> _EXERCISE INSTRUCTIONS_:
Go through the listing below and work out how many lines hold "lamp"; reply with the figure alone.
LISTED ENTRIES Block Start
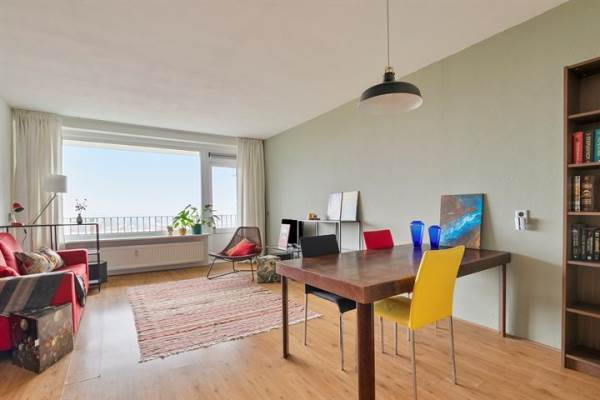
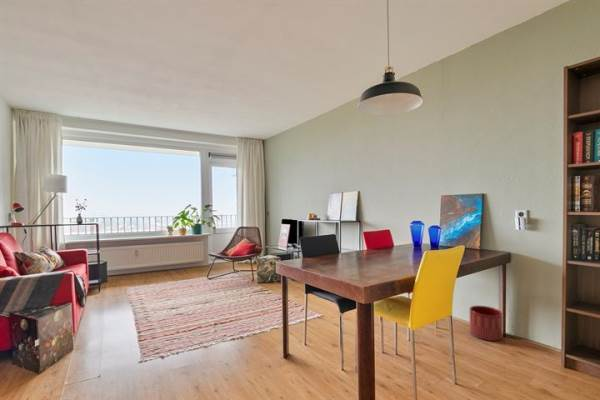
+ planter [469,305,504,342]
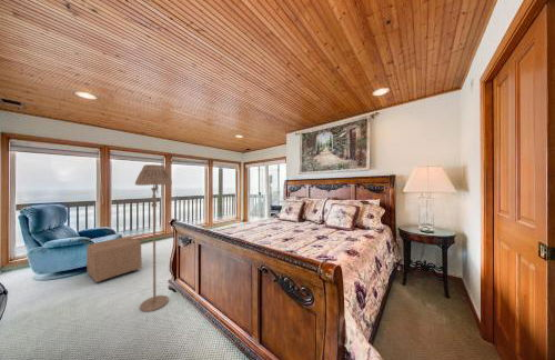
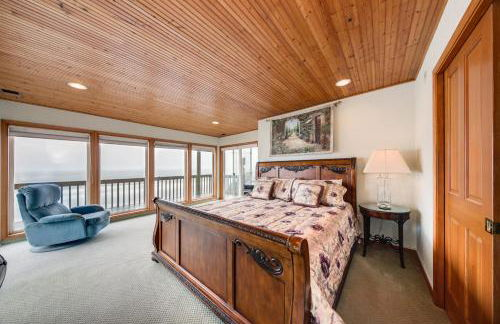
- floor lamp [134,163,173,313]
- ottoman [85,236,142,283]
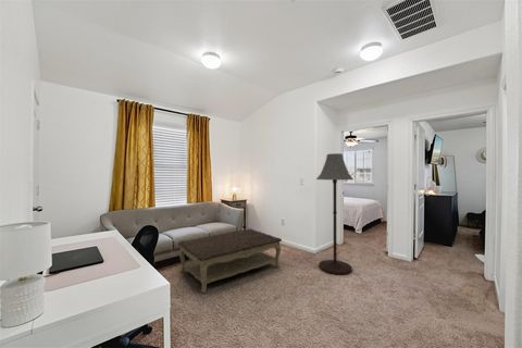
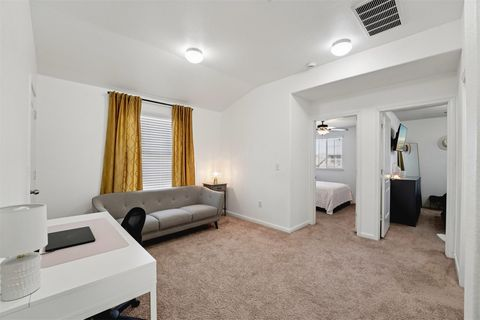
- coffee table [176,227,283,295]
- floor lamp [315,152,355,276]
LISTED ENTRIES Block End
> _SOLUTION TO THE EXERCISE_:
2